Warren Buffett, Philip Green and a tale of two billionaires
One is probably not as angelic as portrayed; the other likely not as diabolical, writes Andrew Hill
Sir Philip Green and Warren Buffett — the permanently tanned, ostentatious rag-trade entrepreneur and the soft-spoken, frugal Sage of Omaha — could not be more different.
Yet they share a fierce desire to protect their reputations and bear the scars of having held on to certain investments for too long.
When Mr Buffett took control of Berkshire Hathaway in 1965 it was an ailing owner of textile mills in New Bedford, Massachusetts. Now, it is best known as a highly successful listed holding company. For two decades, though, the declining mills were a thorn in his side that he refused to excise.
Sir Philip’s purchase and turnround of BHS in 2000 confirmed his talent as an entrepreneur and owner, but as he told me and my colleague Andrea Felsted last year, a few months after finally offloading the BHS stores to a consortium of little-known buyers for £1: “I wish I’d have sold it a long, long time back . . . I should have sold it, but didn’t.”
Reputational risk motivated both investors. Sir Philip’s words may ring hollow for BHS’s 11,000 staff now it is tumbling into administration, but he told us he had been reluctant to cut his longstanding ties to the business: “At the end of the day, I’ve got people here who have been with me from the beginning . . . I don’t want to just close the door. You do your best to ensure that the people there are OK.”
Mr Buffett, who had been appalled by the adverse reaction when he quit an earlier investment in a Nebraska windmill manufacturer, was afraid of the local backlash that might occur if he closed Berkshire down with the loss of jobs. Justifying his continued ownership of the textile mills to his partners in 1969, he wrote: “I have no desire to trade severe human dislocations for a few percentage points [of] additional return per annum.”
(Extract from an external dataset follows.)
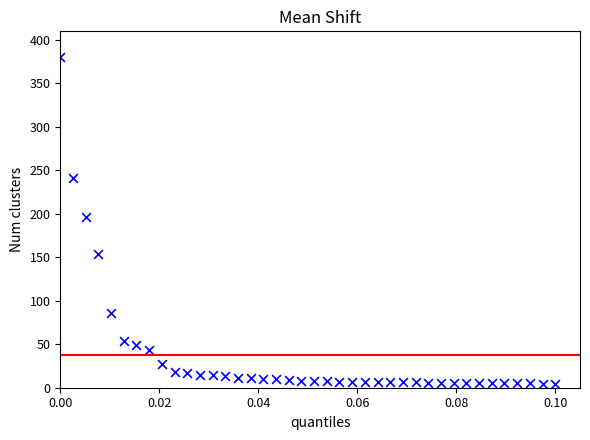

What is the range of Y values (max minus min)?

375.3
Nevertheless, in 1985, he finally had to close the last remnants of the original Berkshire, granting the 400 workers he laid off only “a couple of months’ extra pay”, according to The Snowball, Alice Schroeder’s biography. Spending 20 years trying to revive the business was one of his biggest mistakes, he admitted in 2001, even though by the time he sold it, it was, in Ms Schroeder’s words, “a flyspeck” on the holding company.
Since those early days, Mr Buffett’s fear of public opprobrium has led him on the whole, to choose discretion over publicity, and to promote an avuncular niceness. The policy has turned him into an acceptable face of capitalism.
Sir Philip’s well-publicised tabloid lifestyle and belligerent relationship with the press have instead made him a high-profile hate figure. Mr Buffett is probably not as angelic as he is portrayed; Sir Philip is probably not as diabolical. But there are lessons there for would-be billionaires everywhere.